Do you think it is worth rewriting another letter to Pepper, maybe asking for a refinance package or would there be a clause in that preventing us selling or could be ask again for an early settlement package? Thank you.


----------



## gimp (14 Jun 2017)

Pepper will not negotiate by all accounts. Remember you will never get a loan at this rate again so worth trying to hang on if you could


----------



## Brendan Burgess (14 Jun 2017)

sazz80 said:


> The rate is .2 above the ecb.



Are you sure it's just 0.2% ?   The lowest I had ever seen was 0.5%.,

At 0.2%,  it's almost free money. 

Brendan


----------



## corktim (14 Jun 2017)

If the sale of the house will clear the mortgage in full you can forget about it. If they think they can get all their money back they will stick to their guns.


----------



## peemac (15 Jun 2017)

Don't Pepper just administer the loan on behalf of Danske Bank?

If so that would mean that they probably don't have any say in it.


----------



## Gordon Gekko (15 Jun 2017)

peemac said:


> Don't Pepper just administer the loan on behalf of Danske Bank?
> 
> If so that would mean that they probably don't have any say in it.



This loan seems to be with BOSI rather than Danske.

I have a tracker with Danske and as I understand it they're happy to let the Irish book run to maturity.


----------



## cremeegg (15 Jun 2017)

sazz80 said:


> We currently have a property we want to sell and are *not in negative equity* and have *never missed a payment*.



You certainly will not get a discount. Trying paying very little or nothing for 5 or 6 years. Then you will probably get a discount.


----------



## peemac (15 Jun 2017)

cremeegg said:


> You certainly will not get a discount. Trying paying very little or nothing for 5 or 6 years.
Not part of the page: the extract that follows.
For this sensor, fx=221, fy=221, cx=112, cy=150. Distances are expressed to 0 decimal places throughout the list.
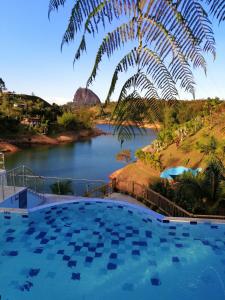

Then you will probably get a discount.


And a bad credit record


----------



## peemac (15 Jun 2017)

Gordon Gekko said:


> This loan seems to be with BOSI rather than Danske.
> 
> I have a tracker with Danske and as I understand it they're happy to let the Irish book run to maturity.


Meant bosi too - both seem to be administered by pepper as opposed to the loans being owed to them. 

So unlikely to be a deal or even transfer


----------